The Secret Within: Driving Strategy and Growth in 2008 - Page 2

Nov 29, 2007

Theresa Welbourne

HR Paradox

We also asked respondents to reflect on the growth questions and tell us more about which groups had the greatest potential to impact growth and what their organizations should do to start supporting that growth. A total of 133 comments were received in response to this question (note that some people said “I don’t know”).

Of those, a total of 100 comments, or 75%, of the comments directly focused on people or human resource management issues.

Respondents talked about hiring new people, replacing people, getting rid of certain people, providing training to employees, getting help for leaders so they can be better prepared to lead, aligning employee behaviors with strategies, adjusting compensation, setting more difficult goals, demanding skills such as listening to the customers, teaching employees about quality, listening to employees to get more information about opportunities, changing the way teams work together, and more.

Lastly, I ran a regression analysis, using the respondent’s self reports of their organization’s overall financial performance (when compared to other firms in their industry of the same size).
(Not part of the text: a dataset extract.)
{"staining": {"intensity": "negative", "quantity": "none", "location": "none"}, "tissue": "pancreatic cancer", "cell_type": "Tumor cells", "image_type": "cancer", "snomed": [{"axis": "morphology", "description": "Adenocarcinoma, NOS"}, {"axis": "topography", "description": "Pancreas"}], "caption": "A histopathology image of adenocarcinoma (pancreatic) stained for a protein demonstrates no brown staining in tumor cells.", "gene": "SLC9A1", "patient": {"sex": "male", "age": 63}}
In this analysis, I found that the only significant variable in predicting performance is the human resource factor, with firms that have the greatest gap between future potential and current performance being the ones those that have the lowest performance.
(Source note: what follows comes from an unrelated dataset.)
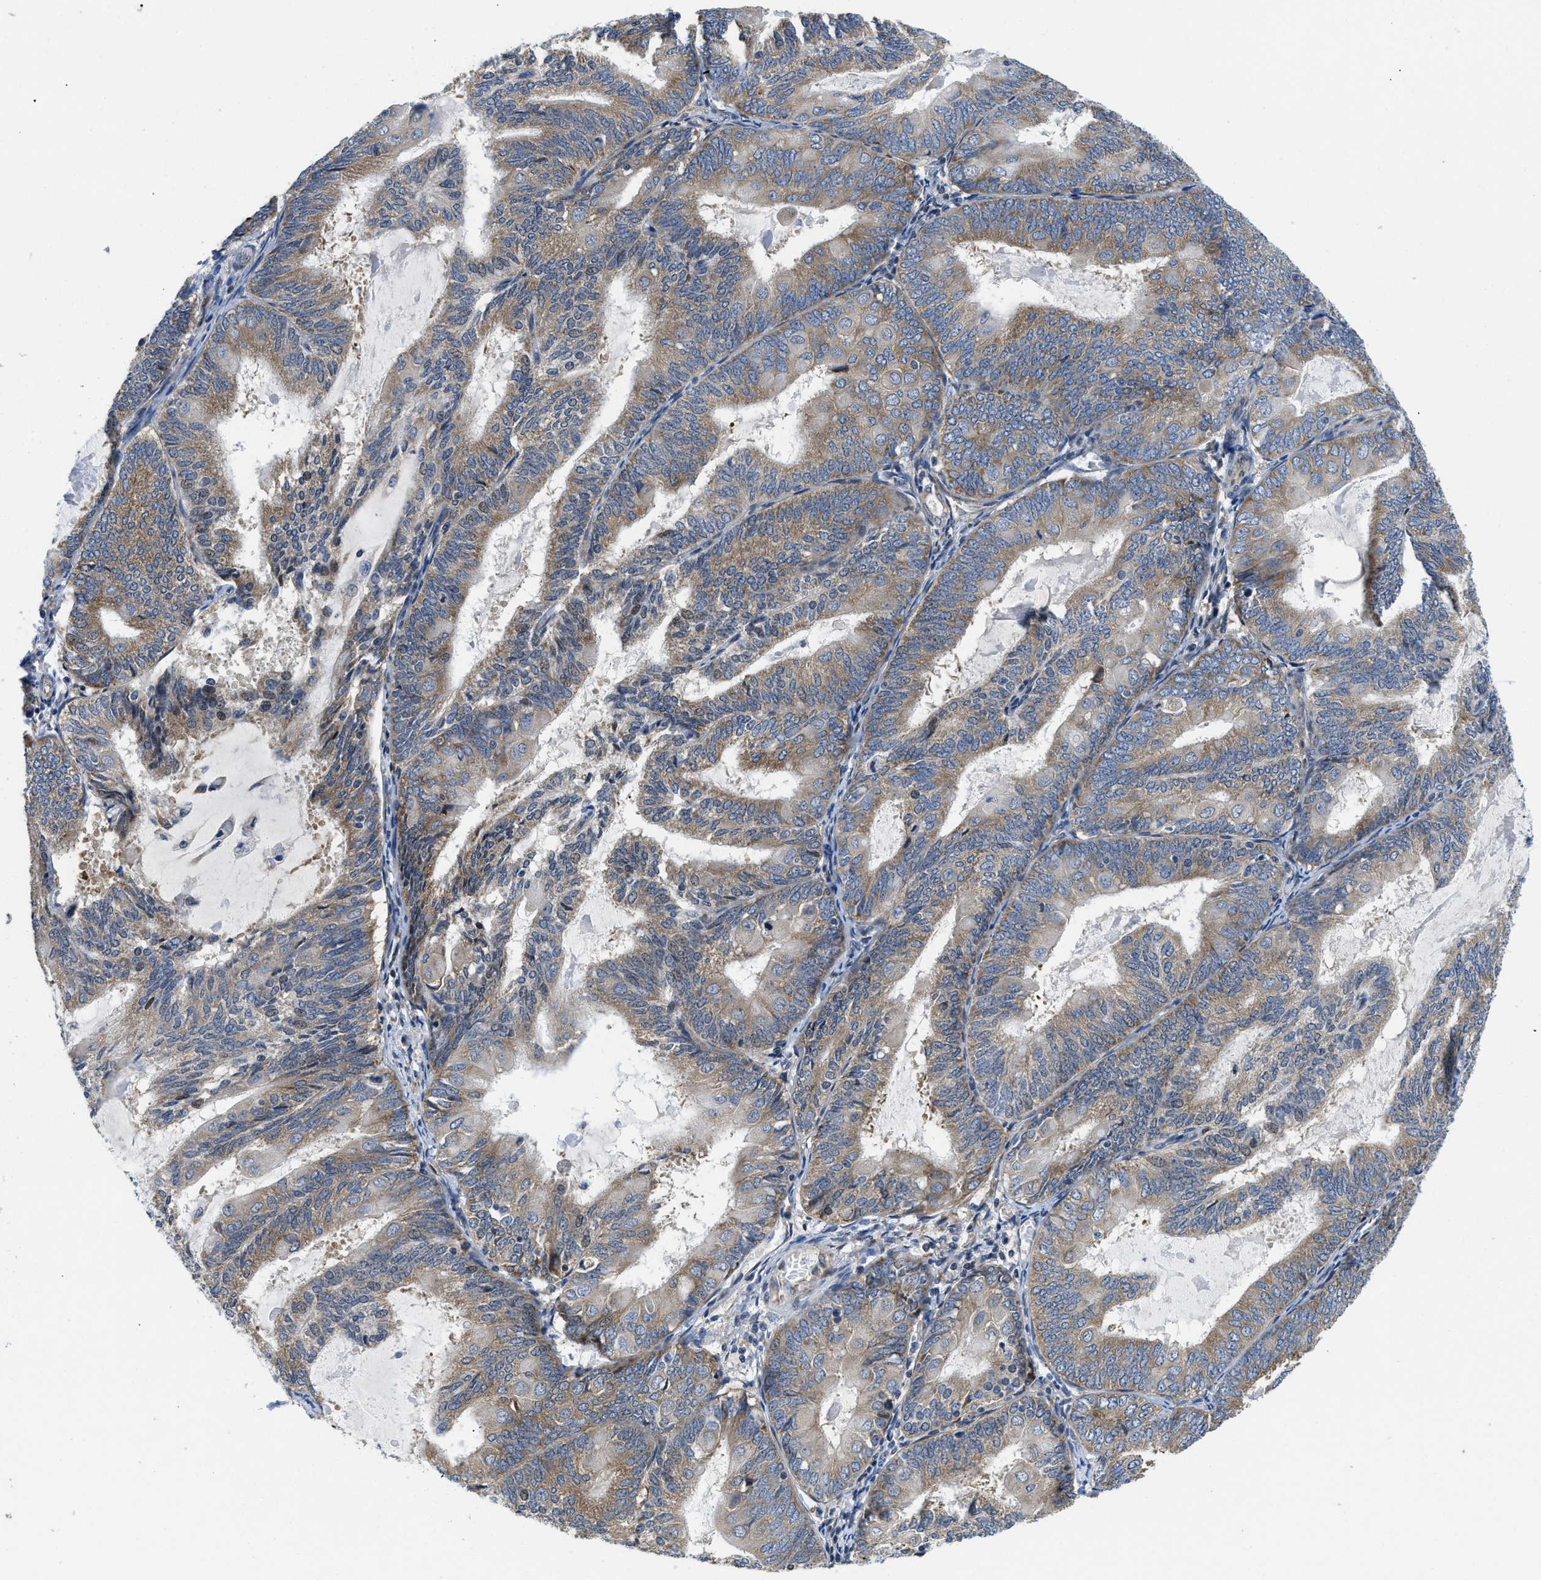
{"staining": {"intensity": "weak", "quantity": ">75%", "location": "cytoplasmic/membranous"}, "tissue": "endometrial cancer", "cell_type": "Tumor cells", "image_type": "cancer", "snomed": [{"axis": "morphology", "description": "Adenocarcinoma, NOS"}, {"axis": "topography", "description": "Endometrium"}], "caption": "An image of human endometrial adenocarcinoma stained for a protein demonstrates weak cytoplasmic/membranous brown staining in tumor cells. (IHC, brightfield microscopy, high magnification).", "gene": "IKBKE", "patient": {"sex": "female", "age": 81}}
Although self rating is not the best “scientific” data point, combining the regression equation with the comment data suggests that there may be secret potential for growth in the “people factor.”

However, the question these analyses beg is:

If 75% of leaders’ suggestions on how to jump start growth deal with people management issues and the predictive analyses show people management may be the key to success, then why are the HRM department scores so low on both growth potential and performance?

When I do survey work, I teach that we should be in “search of deviation.” That means we should look for things that don’t make sense at first glance and then use that data to create a dialogue so that you can dig into details and find opportunities for improvement.